Sarah Turner, the new president of North Bennet Street School, was interviewed by Chris Lovett of Boston Neighborhood Network News on October 10, 2018. She talked about our trade and craft programs, growing job opportunities, and new facility in Boston's North End.
Watch the full interview here.
Sarah first outlined her background. "Before I came to [North Bennet Street School], I was working for another specialized school – a graduate school in art, design, and architecture in Michigan, called the Cranbrook Academy of Art, and I was the Dean of the graduate school. But behind that, lies my own education in craft. I was trained as a jeweler and metalsmith, have done a fair amount of woodworking, [and] some textile art. So I come out a background of having studio teaching – directly teaching people hand skills and how to use tools – all the way up to a career in academic administration."
Chris also asked if there is a job market for the disciplines we train for at NBSS, and Sarah replied, "There is! And this is one of the things I love about the School, is that it educates to employ.... They're very careful about making sure that their graduates can be employed when they leave. And they have a great track record with that. What we're learning from the Department of Education is that over the next five years, about 68% of the jobs in the trades will remain unfilled. Because the generation that was filling those jobs is retiring, and people aren't being educated in those areas to replace them. We see a real need for this – it's a need regionally, it's a need nationally. And we're delighted that people come to us to learn these specialized skills and specialized trades."
We think of our graduates in some ways as the unsung heroes of the cultural world, often doing the quiet work behind the scenes, to make the rich cultural life of this community possible for all of us.
"[Some of our partnerships include] places like the Boston Symphony Orchestra. A number of our students from our Piano Technology program are interning at Tanglewood, the BSO's summer program, which is giving them terrific new skills and leading to employment. Our graduates from the Bookbinding program are working behind the scenes in the Boston Public Library, at the Boston Athenæum, they're doing conservation work to repair documents, to preserve special collections of printed materials. They're doing this around the country at universities that have special collections and special libraries. So, we think of our graduates in some ways as the unsung heroes of the cultural world, often doing the quiet work behind the scenes, to make the rich cultural life of this community possible for all of us."

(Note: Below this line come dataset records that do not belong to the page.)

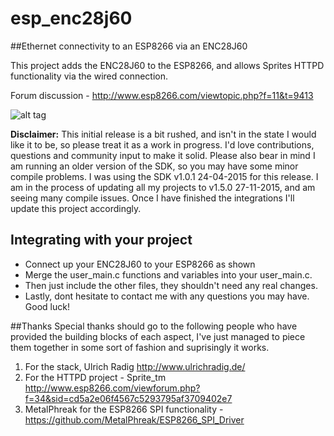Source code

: # esp_enc28j60
##Ethernet connectivity to an ESP8266 via an ENC28J60 

This project adds the ENC28J60 to the ESP8266, and allows Sprites HTTPD functionality via the wired connection.

Forum discussion - http://www.esp8266.com/viewtopic.php?f=11&t=9413

![alt tag](https://github.com/Cicero-MF/esp_enc28j60/blob/master/ethernet%20to%20esp%20wiring.png)

**Disclaimer:** This initial release is a bit rushed, and isn't in the state I would like it to be, so please treat it as a work in progress.  I'd love contributions, questions and community input to make it solid.  Please also bear in mind I am running an older version of the SDK, so you may have some minor compile problems.  I was using the SDK v1.0.1 24-04-2015 for this release.  I am in the process of updating all my projects to v1.5.0 27-11-2015, and am seeing many compile issues.  Once I have finished the integrations I'll update this project accordingly.

## Integrating with your project
- Connect up your ENC28J60 to your ESP8266 as shown
- Merge the user_main.c functions and variables into your user_main.c.  
- Then just include the other files, they shouldn't need any real changes.
- Lastly, dont hesitate to contact me with any questions you may have.  Good luck!

##Thanks
Special thanks should go to the following people who have provided the building blocks of each aspect, I've just managed to piece them together in some sort of fashion and suprisingly it works.  

1. For the stack, Ulrich Radig http://www.ulrichradig.de/
2. For the HTTPD project - Sprite_tm http://www.esp8266.com/viewforum.php?f=34&sid=cd5a2e06f4567c5293795af3709402e7
3. MetalPhreak for the ESP8266 SPI functionality - https://github.com/MetalPhreak/ESP8266_SPI_Driver
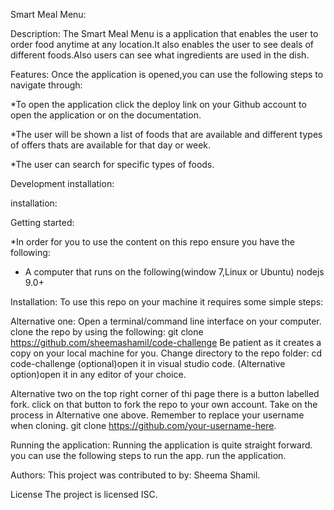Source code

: Smart Meal Menu:

Description:
The Smart Meal Menu is a application that enables the user to order food anytime at any location.It also enables the user to see deals of different foods.Also users can see what ingredients are used in the dish.

Features:
Once the application is opened,you can use the following steps to navigate through:

*To open the application click the deploy link on your Github account to open the application or on the documentation.

*The user will be shown a list of foods that are available and different types of offers thats are available for that day or week.

*The user can search for specific types of foods.

Development installation:

installation:

Getting started:

*In order for you to use the content on this repo ensure you have the following:
* A computer that runs on the following(window 7,Linux or Ubuntu)
nodejs 9.0+

Installation:
To use this repo on your machine it requires some simple steps:

Alternative one:
Open a terminal/command line interface on your computer.
clone the repo by using the following:
git clone https://github.com/sheemashamil/code-challenge
Be patient as it creates a copy on your local machine for you.
Change directory to the repo folder:
cd code-challenge
(optional)open it in visual studio code.
(Alternative option)open it in any editor of your choice.

Alternative two
on the top right corner of thi page there is a button labelled fork.
click on that button to fork the repo to your own account.
Take on the process in Alternative one above.
Remember to replace your username when cloning.
git clone https://github.com/your-username-here.

Running the application:
Running the application is quite straight forward.
you can use the following steps to run the app.
run the application.

Authors:
This project was contributed to by:
Sheema Shamil.

License
The project is licensed ISC.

When asked about the benefits of making a living as a craftsperson, Sarah said, "Making your living working by your hands is just an incredibly gratifying way to live and work. Our students learn that one of the wonderful things about working with your hands is you get to see the whole arc of the process, with your authorship. You get to do the research to start the project, you get to set the goals – whether you're making a violin, or tuning a piano, or installing a lock – you know the endpoint, and you're the author of all of that work. You learn the skills, you learn the tools, you learn the materials. So that gives real pride, and a real sense of self-satisfaction to have seen something from concept, all the way through to finished."